* **Provided passage**:
● ● ● ●

Saturday, September 16, 2006

Why Political Corruption Hurts Your Bottom Line

Washington Post

Rep. Robert Ney (R-Ohio) agreed today to plead guilty to conspiring to commit multiple official acts for lobbyists in exchange for campaign contributions, meals and luxury travel, sports tickets and gambling chips. He became the first elected official to face charges in the ongoing influence-peddling investigation of former lobbying powerhouse Jack Abramoff.

After insisting for more than a year that he had broken no laws in his dealings with Abramoff, Ney signed a plea deal Wednesday that was entered into federal court today. Prosecutors are seeking a sentence of 27 months in prison.

Ney checked into an alcohol rehabilitation clinic Wednesday and apologized in a statement today for "serious mistakes" that have brought pain to his family and constituents.

To call this sort of corruption a mistake is no different than a rapist calling his actions a mistake. Both of these actions only become mistakes when the evidence is overwhelming. Until then the perpetrators are just getting what is rightfully theirs and aren't doing anything wrong.

● ● ● ●

* **Provided data**:
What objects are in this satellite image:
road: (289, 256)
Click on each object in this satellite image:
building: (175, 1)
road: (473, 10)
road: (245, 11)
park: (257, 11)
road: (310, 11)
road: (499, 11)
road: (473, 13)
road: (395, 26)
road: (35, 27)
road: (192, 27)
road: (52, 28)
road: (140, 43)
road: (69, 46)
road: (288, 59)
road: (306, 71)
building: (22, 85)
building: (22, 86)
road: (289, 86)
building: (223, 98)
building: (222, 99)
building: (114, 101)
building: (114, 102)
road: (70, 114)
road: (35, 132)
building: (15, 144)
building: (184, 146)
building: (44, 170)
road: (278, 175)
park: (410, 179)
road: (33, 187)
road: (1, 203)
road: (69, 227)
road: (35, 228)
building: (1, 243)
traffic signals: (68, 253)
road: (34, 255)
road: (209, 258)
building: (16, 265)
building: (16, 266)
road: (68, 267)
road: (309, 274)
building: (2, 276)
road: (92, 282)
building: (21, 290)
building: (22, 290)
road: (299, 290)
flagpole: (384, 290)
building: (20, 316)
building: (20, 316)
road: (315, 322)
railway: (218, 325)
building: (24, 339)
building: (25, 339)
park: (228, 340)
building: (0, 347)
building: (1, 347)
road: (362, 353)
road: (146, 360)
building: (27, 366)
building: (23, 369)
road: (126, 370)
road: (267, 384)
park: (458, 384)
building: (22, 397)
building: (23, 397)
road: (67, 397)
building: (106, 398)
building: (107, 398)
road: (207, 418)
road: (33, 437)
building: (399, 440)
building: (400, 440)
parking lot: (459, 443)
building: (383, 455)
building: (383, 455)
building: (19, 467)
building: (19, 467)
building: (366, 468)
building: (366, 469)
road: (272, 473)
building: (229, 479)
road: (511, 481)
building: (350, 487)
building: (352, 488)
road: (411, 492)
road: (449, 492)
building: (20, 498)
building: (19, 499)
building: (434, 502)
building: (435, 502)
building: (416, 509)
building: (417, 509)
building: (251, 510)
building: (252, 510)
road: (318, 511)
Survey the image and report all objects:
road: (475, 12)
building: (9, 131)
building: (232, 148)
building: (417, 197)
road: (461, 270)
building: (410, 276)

● ● ● ●

* **Task requirements**: Rewrite the article about Robert Ney from "After insisting for" to "months in prison.", substituting "plea agreement" for "plea deal". The data come from a separate source and have no connection to the article about Robert Ney.

* **Answer section**:
After insisting for more than a year that he had broken no laws in his dealings with Abramoff, Ney signed a plea agreement Wednesday that was entered into federal court today. Prosecutors are seeking a sentence of 27 months in prison.